• **Task item**: Copy each line of the records that contains the word "strncmp".

[Source texts of formatted documents]
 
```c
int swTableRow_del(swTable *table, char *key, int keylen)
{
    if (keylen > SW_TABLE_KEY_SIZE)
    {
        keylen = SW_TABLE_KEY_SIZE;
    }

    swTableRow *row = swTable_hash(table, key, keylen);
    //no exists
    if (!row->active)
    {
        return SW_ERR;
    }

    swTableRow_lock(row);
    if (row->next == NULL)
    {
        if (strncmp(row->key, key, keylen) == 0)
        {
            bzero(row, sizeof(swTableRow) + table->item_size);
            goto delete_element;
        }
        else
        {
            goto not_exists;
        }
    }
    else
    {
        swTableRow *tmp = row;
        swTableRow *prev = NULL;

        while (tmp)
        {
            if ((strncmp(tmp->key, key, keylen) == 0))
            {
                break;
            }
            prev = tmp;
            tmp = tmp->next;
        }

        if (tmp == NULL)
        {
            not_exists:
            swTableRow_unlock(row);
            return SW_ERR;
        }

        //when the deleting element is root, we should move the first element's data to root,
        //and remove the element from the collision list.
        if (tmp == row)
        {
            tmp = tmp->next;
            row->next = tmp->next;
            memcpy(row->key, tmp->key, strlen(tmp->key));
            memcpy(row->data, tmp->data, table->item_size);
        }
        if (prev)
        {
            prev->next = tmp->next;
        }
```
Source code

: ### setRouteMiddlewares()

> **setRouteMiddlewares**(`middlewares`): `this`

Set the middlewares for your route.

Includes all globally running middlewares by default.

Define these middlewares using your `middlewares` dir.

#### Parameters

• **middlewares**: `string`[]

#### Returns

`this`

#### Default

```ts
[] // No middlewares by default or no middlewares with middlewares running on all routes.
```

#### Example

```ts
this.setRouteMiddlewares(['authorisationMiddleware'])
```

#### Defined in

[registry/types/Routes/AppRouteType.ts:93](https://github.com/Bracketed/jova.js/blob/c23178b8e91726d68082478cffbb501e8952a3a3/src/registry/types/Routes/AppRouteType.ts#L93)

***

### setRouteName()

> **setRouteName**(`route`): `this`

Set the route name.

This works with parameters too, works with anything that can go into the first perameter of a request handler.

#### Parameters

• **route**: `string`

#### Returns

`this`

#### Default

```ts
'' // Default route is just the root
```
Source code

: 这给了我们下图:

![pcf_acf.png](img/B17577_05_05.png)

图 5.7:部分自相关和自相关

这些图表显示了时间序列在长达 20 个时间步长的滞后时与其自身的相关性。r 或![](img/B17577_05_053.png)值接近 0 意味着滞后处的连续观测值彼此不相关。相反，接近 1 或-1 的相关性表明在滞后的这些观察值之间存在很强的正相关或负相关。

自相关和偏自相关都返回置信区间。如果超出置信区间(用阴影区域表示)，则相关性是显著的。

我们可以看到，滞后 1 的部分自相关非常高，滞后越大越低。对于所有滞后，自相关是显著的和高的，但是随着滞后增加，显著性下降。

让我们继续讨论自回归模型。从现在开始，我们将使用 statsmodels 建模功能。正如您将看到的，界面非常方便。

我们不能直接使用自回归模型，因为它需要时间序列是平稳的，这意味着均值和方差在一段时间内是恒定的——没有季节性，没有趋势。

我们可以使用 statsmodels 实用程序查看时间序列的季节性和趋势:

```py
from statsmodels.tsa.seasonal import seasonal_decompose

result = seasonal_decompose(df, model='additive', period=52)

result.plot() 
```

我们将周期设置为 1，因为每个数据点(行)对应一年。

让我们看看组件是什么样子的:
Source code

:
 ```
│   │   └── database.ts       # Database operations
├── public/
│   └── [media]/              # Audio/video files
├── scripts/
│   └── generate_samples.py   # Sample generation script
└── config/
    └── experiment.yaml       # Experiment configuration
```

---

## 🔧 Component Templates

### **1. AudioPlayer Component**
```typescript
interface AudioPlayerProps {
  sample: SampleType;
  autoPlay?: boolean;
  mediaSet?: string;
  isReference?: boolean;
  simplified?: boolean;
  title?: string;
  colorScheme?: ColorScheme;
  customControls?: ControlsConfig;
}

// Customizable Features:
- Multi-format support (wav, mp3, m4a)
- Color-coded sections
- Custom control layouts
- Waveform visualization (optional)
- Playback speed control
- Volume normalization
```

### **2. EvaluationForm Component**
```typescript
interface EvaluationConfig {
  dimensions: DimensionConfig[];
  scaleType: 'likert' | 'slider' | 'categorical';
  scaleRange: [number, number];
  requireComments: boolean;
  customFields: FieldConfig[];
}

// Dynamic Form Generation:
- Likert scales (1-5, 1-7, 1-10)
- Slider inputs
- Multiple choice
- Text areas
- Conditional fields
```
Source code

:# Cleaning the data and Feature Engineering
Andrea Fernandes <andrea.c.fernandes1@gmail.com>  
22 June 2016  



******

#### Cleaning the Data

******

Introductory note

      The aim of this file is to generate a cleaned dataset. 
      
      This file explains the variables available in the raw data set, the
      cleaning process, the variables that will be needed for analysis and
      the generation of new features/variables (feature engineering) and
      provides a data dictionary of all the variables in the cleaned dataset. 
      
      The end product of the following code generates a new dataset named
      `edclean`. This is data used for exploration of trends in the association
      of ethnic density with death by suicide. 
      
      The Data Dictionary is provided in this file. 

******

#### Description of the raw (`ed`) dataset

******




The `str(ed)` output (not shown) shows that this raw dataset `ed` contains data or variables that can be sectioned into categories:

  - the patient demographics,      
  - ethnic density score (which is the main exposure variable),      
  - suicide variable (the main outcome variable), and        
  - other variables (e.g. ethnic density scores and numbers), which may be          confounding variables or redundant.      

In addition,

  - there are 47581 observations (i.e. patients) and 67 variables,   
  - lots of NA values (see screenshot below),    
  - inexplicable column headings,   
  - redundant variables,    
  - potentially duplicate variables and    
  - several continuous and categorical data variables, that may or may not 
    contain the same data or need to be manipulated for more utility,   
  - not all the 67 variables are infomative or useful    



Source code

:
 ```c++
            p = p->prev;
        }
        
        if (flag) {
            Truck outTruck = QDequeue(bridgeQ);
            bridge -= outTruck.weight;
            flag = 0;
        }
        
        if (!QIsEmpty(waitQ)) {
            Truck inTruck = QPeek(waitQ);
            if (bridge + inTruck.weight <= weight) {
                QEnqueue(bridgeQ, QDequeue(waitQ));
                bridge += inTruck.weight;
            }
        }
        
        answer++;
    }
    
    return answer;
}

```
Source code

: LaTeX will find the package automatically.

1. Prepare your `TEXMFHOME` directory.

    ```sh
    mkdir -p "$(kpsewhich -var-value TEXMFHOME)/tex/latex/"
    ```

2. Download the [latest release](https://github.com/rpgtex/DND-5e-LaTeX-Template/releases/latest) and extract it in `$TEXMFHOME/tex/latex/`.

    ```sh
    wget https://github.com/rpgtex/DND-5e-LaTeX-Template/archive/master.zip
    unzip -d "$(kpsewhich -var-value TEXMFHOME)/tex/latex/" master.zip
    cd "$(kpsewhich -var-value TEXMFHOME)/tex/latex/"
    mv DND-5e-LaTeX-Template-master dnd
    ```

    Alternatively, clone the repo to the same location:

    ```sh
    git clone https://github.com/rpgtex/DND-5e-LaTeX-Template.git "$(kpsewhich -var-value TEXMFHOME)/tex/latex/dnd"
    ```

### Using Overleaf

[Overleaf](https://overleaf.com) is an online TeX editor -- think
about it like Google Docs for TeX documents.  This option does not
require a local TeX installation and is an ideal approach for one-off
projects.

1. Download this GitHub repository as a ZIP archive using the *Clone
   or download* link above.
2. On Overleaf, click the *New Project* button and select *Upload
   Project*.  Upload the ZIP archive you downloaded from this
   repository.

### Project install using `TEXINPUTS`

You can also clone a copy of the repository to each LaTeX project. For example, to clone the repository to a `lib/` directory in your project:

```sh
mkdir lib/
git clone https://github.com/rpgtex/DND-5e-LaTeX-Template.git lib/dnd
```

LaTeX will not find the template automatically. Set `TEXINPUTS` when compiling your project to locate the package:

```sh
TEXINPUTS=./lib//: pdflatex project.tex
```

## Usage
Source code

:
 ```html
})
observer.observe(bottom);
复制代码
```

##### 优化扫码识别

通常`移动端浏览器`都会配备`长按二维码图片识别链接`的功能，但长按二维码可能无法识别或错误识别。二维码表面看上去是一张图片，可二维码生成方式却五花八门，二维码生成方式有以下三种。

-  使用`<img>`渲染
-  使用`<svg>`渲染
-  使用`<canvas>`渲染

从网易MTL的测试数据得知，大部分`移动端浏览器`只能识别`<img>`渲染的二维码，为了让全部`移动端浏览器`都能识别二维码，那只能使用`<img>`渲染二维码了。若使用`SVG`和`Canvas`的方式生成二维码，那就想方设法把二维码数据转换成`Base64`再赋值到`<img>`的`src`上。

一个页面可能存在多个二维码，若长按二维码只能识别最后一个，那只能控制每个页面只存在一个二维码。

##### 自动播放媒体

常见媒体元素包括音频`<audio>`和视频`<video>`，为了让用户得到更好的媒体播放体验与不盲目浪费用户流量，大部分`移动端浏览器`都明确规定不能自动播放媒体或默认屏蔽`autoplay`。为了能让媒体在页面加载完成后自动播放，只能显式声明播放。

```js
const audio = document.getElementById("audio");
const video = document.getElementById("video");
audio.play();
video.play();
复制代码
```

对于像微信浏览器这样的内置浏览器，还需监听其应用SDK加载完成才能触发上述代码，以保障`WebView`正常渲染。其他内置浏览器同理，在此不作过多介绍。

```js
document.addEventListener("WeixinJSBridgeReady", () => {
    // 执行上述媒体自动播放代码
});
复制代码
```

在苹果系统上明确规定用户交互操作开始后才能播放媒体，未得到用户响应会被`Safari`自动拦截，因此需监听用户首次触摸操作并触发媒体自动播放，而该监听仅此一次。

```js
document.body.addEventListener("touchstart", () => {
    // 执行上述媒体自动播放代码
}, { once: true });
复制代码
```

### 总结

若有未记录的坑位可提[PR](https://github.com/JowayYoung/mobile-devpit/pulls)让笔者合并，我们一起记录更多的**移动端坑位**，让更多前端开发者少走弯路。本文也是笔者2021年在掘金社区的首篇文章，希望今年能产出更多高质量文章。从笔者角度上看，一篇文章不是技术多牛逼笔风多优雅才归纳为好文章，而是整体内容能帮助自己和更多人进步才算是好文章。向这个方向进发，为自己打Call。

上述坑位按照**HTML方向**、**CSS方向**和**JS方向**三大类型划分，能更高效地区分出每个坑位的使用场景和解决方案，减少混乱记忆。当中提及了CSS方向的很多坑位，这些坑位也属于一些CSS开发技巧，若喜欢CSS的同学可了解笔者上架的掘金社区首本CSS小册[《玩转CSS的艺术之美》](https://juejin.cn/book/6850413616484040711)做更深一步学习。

• **Solution below**:
        if (strncmp(row->key, key, keylen) == 0)
            if ((strncmp(tmp->key, key, keylen) == 0))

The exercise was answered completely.